◆ What is required: Copy the stretch from the line containing "pose: elev=332.9 azim=30.3" through the end of the data below, renaming "dist" to "distance" and changing nothing else. Leave the pictures out of your answer.

___ Exercise data ___

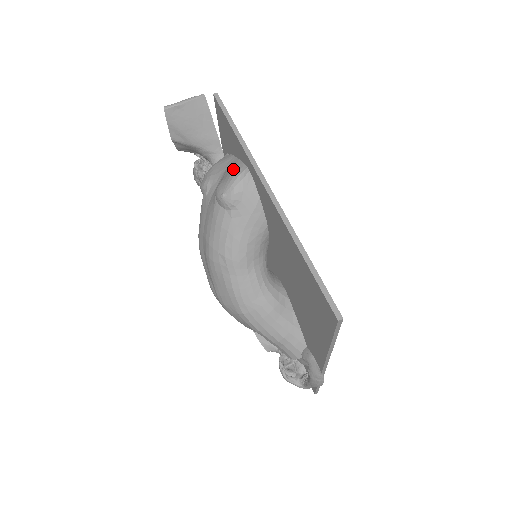
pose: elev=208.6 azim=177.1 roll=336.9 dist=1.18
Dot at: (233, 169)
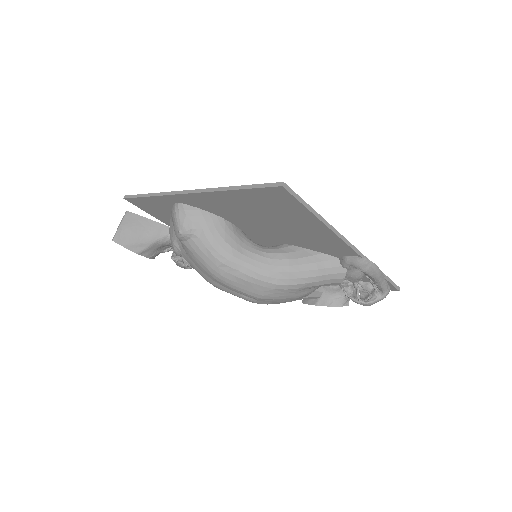
Dot at: (172, 215)
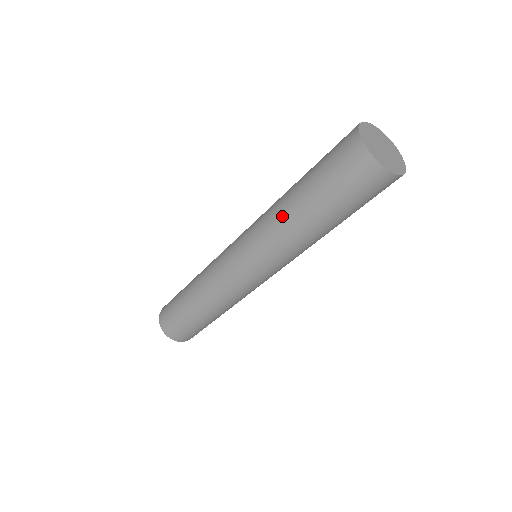
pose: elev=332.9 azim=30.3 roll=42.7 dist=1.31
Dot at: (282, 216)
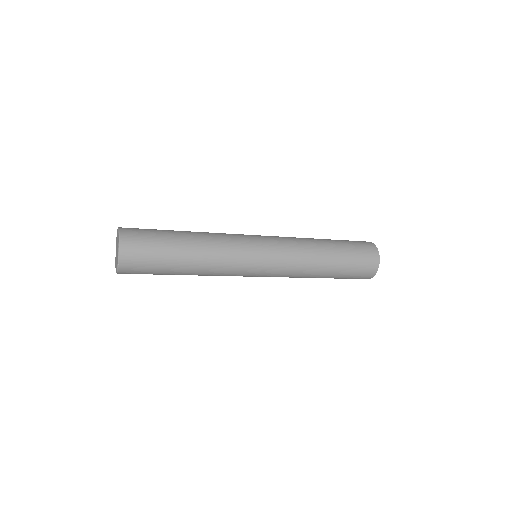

___

◆ Exercise solution:
pose: elev=332.9 azim=30.3 roll=42.7 distance=1.31
Dot at: (282, 216)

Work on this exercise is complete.